- Coinbase threat actors behind the May breach have become active again, transferring $5 million DAI.
- The hackers then swapped DAI to USDC using Circle’s CCTP bridge.
- The stolen funds sat in a USDC address for over 35 minutes, but Circle’s compliance norms failed to freeze it.
After five months, the May Coinbase exploit hacker has swiped $5 million of DAI stablecoins for USDC using Circle’s CCTP bridge.
The incident is linked to a breach in which Coinbase users had been tricked into sending funds to attackers after they gained access to personal information.
At the time, Coinbase had estimated that the losses could mount to $400 million.
ZachXBT Alerts Community
On-chain Seluth ZachXBT shared the incident in his Telegram group, which tracked the movement of funds on the blockchain after months of idleness.
The on-chain investigator said that the threat actor from the “Coinbase breach swapped ~5M DAI for ~5M USDC, which had been sitting as USDC for 35 minutes.”
Due to Circle’s compliance policies and slow response times in freezing suspicious addresses, the funds were successfully extracted via bridges, including Circle’s official Cross-Chain Transfer Protocol (CCTP).

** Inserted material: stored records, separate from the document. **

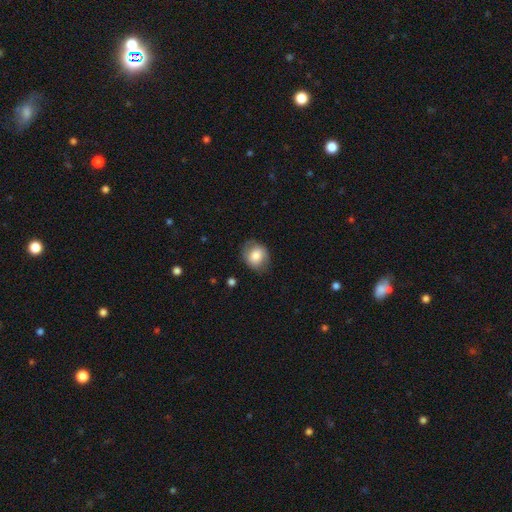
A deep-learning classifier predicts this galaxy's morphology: This appears to be a smooth galaxy with no disk features (74%) that is round (58%). Merging: none (74%).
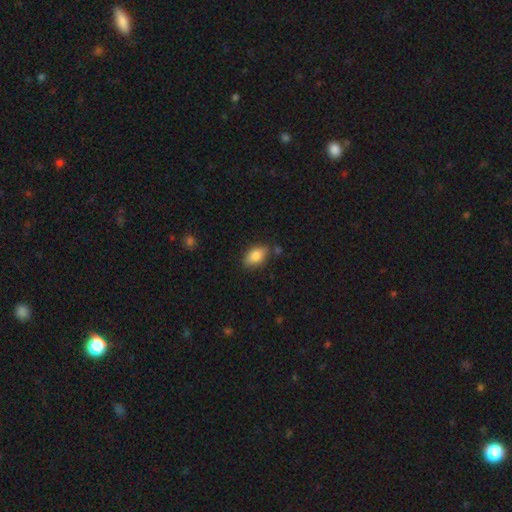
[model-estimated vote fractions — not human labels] smooth-or-featured: smooth: 82% | featured or disk: 11% | star or artifact: 7%
  how-rounded: in between: 88% | round: 8% | cigar-shaped: 4%
  merging: none: 77% | minor disturbance: 16% | merger: 4% | major disturbance: 3%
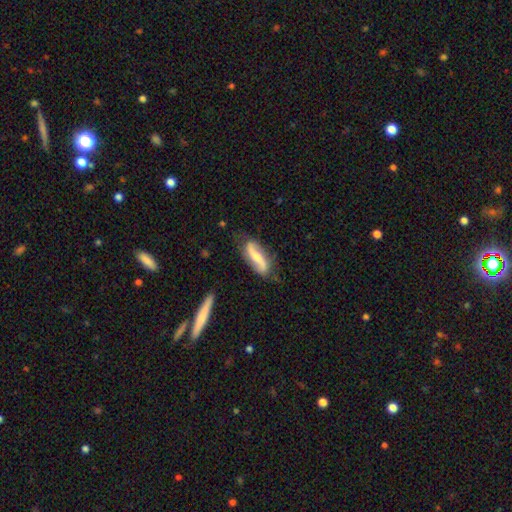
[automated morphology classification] A featured or disk galaxy (67%) with a weak bar (35%), 2 (90%) loose (72%) spiral arms (91%) and a small central bulge (44%). Merging: none (74%).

ZachXBT called out Circle for being inactive and non-compliant
“Due to Circle not being compliant, the funds were just bridged away. A portion was bridged using the official Circle CCTP bridge.”
Circle’s policy allows blacklisting USDC addresses but requires manual review. The 35-minute idle was flagged in this case, but processing delays prevented a freeze. CCTP transfers are “validated” post-burn, so recovery is harder once they are minted at the destination.

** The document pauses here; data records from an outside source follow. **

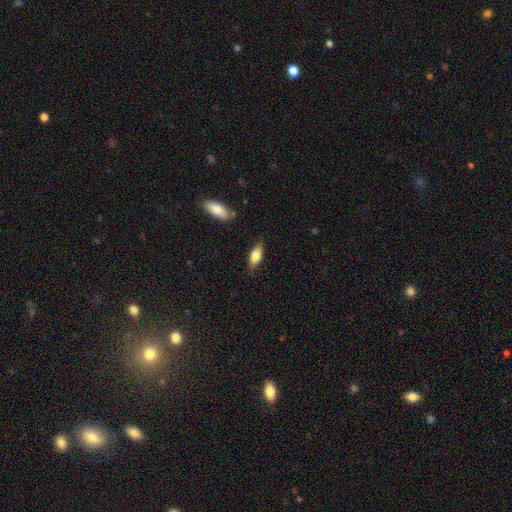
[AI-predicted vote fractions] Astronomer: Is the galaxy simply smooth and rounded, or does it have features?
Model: smooth — 67%.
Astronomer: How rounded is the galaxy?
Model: in between — 76%.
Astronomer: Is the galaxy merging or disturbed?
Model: none — 78%.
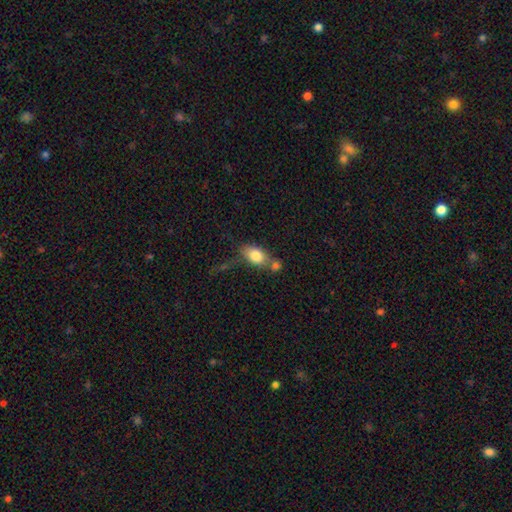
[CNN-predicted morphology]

Theat Actors and Social Engineering Technique
The May Coinbase breach was one of the largest in crypto exchange history. It exposed sensitive customer data for around 69,461 users and enabled social engineering attacks that led to direct thefts totaling $200–400 million.
Hackers bribed overseas customer support agents from Indian call centers like TaskUs to access internal Coinbase systems. These insiders stole data for <1% of monthly active users but targeted high-value accounts with 7–8 figure balances.

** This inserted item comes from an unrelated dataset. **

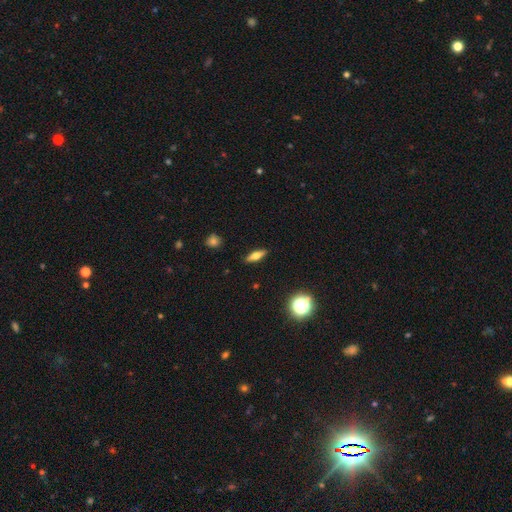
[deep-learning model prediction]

The threat actors managed to gain access to emails, phone numbers, the last four digits of SSNs, photo IDs, and physical addresses. This fueled phishing campaigns in which actors posed as Coinbase reps, tricking users into sending crypto.
The hackers behind the whole operation contacted Coinbase, demanding a $20 million bounty. However, the crypto exchange denied the ransom and converted it into a reward for anyone who could help them identify and recover funds.